VN: Vacansoleil to Astana, that’s quite a jump.

BB: For sure!

A big jump; I was with Vacansoleil for three years, I knew each other really well, but Astana is a totally different team in all respects.

But this is my second year and I’m hoping to learn from what I did wrong last winter and move on.

VN: What’s the team language?

BB: Most of the time it’s Italian, there are a lot more Italians on the team this year with Agnoli, Aru, Gasparotto, Nibali and the rest.

But at the training camp in Sardinia there was a lot more English spoken.

And of course there’s an English speaker on the team, the American rider Evan Huffman, he’s a quiet person but was looking in good shape at the training camps.

VN: Have you been to the city of Astana?

BB: Yes, I was there for the team launch in December.

It’s an impressive place with huge buildings everywhere – very beautiful but very, very cold.

VN: And how is ‘Vino’ the manager compared to Vino the rider?

BB: For me there’s not a big difference, I respect him as a rider and as a man.

VN: What sort of work were you doing at the training camps?

BB: Mostly on the bike with a little gym work – we were been doing runs of between four and six hours.

We had to push hard for fitness going in to Qatar, so the runs were hard; with interval training included most days.

VN: Do you do specialist sprint drills?

BB: Sure, all sprinters do, every second day I fit in routines designed to improve my sprint.

I’ve been using SRM’s to monitor my performance and this year I’m going better than last.

During my whole career I’ve never felt good in January and February; maybe it’s the cold winter weather?

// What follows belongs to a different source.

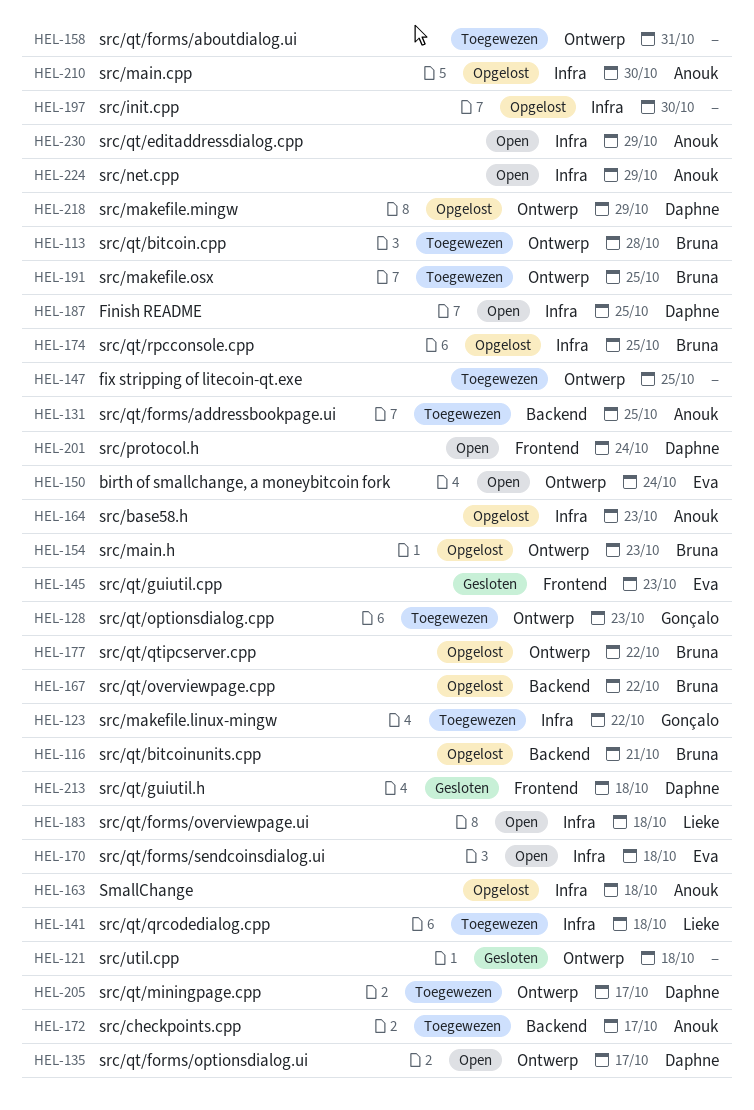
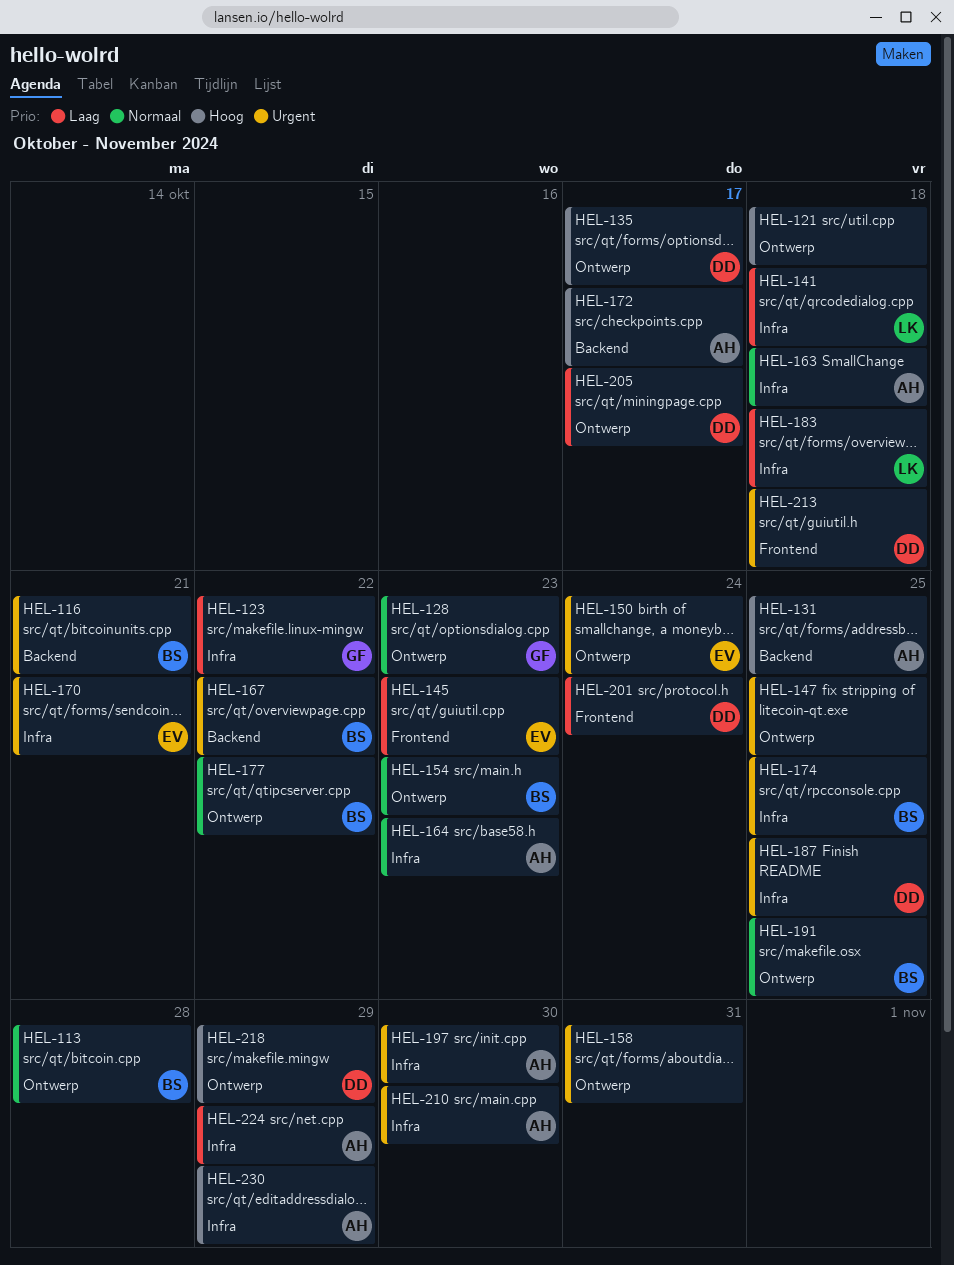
HEL-170, due: Oct 18 -> Oct 21
HEL-197, owner: none -> Anouk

But this year I’ve been going much better in those months and the SRM’s confirm that - but figures and talk aren’t what count – it’s what happens when you start to race that matters

VN: After Qatar and Oman, how’s your programme?

BB: I ride Paris-Nice, the first part of the Spring Classics, including Milan-Sanremo and if I go well then I’ll be in Harelbeke, Gent-Wevelgem, Flanders and Roubaix.

For me it’s a very good programme, I’m very happy with it.

Borut BozicVN: It’s your tenth season as a professional - is the motivation still strong?

BB: Yes, I’m still very motivated although I didn’t show in 2012. I never think to myself that I don’t want to go out and do my training.

VN: Do you vary your training as the years pass?

BB: I changed a lot of things over this last winter; I didn’t find myself in 2012 so my trainer and I made changes for my December and January preparation this year.

VN: Which are your favourite races?

BB: I want to show in Paris-Nice and I want to have a good Classic season.

I don’t want to say too much but Gent-Wevelgem is a race which I can do well in . . .

VN: How were the Olympics for you?

BB: Very special on a very good parcours; but like a lot of riders I made the big mistake of waiting for GB to bring the break back – which, of course, they never did.

It wasn’t a great success for me but it was a great day for Astana and ‘Vino.’

VN: Lance, Rasmussen, Puerto . .

BB: Yes, right now it’s a big problem for cycling, although I do think that it gets talked about too much.

To tell the truth, I don’t read much about it, this is 2013, not 2000 and we should be looking ahead.

VN: What do you want from 2013?

BB: My first goal is to have a good spring Classics campaign – and I won’t be happy with just one win in the first part of the season.

But to tell the truth, I don’t want to think about it too much, I just want to go out and race!